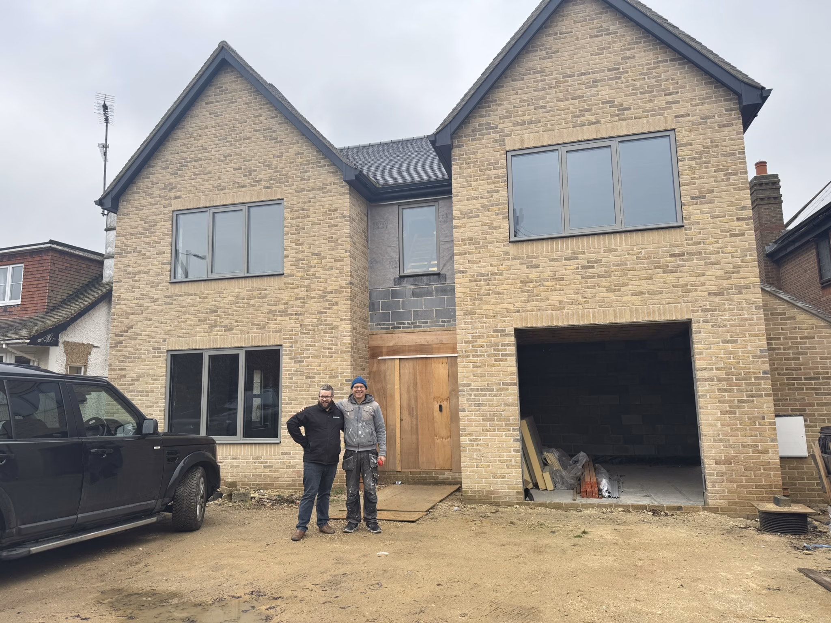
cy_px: 312
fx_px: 576
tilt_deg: +7.8
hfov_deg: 71.6
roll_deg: +1.1
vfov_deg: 56.8
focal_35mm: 24
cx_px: 416
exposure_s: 1/153
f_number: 1.78
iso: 64
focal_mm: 6.76
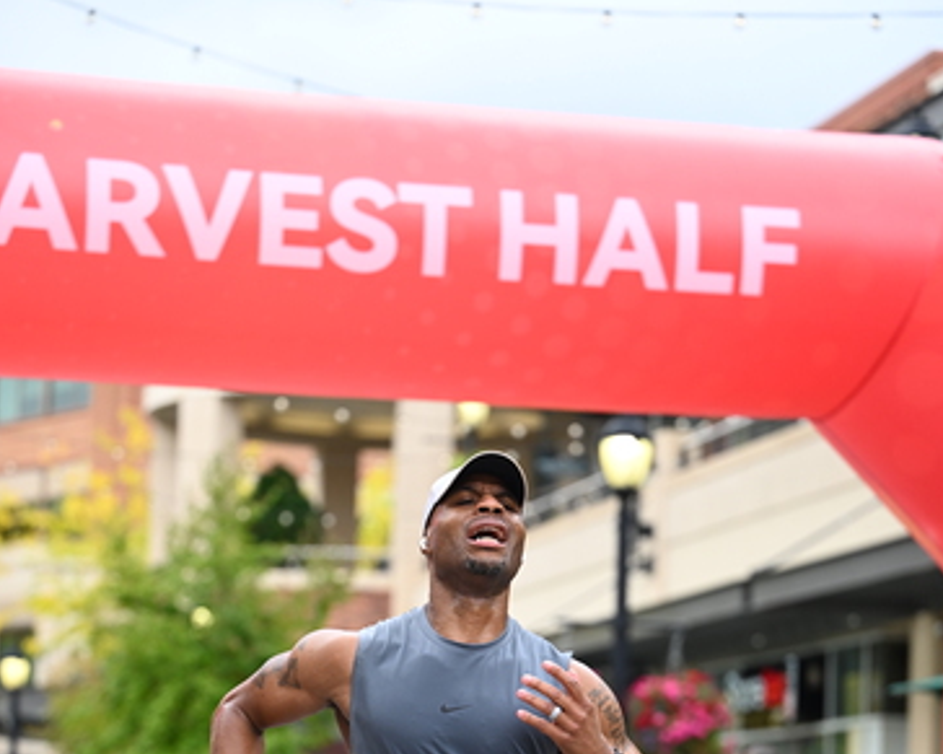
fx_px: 3404
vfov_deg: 12.5
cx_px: 473
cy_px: 705
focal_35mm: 122
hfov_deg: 15.8
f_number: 2.8
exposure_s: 1/2000
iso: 640
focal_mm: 86
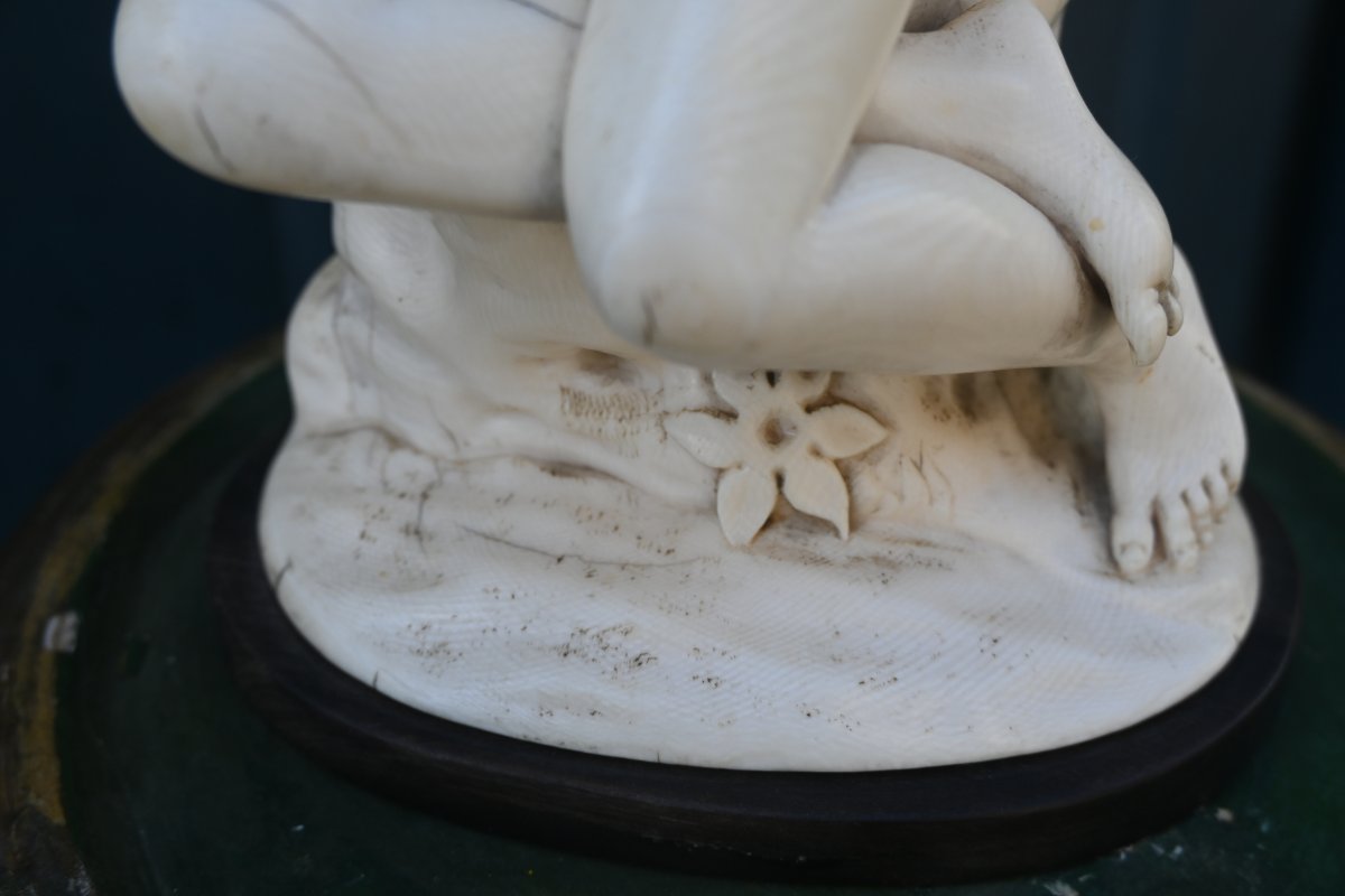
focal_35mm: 46
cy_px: 448
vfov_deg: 28.9
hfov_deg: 42.3
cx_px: 672
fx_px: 1737
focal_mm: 31
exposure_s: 1/250
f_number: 5.6
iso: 200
········
◆ **Exercise brief**: Nothing but the lines above from the line with "fx_px: 3404" up to and including the line with "f_number: 5.6" should be returned, exactly as written and without pictures.

◆ **Response box**:
fx_px: 3404
vfov_deg: 12.5
cx_px: 473
cy_px: 705
focal_35mm: 122
hfov_deg: 15.8
f_number: 2.8
exposure_s: 1/2000
iso: 640
focal_mm: 86
focal_35mm: 46
cy_px: 448
vfov_deg: 28.9
hfov_deg: 42.3
cx_px: 672
fx_px: 1737
focal_mm: 31
exposure_s: 1/250
f_number: 5.6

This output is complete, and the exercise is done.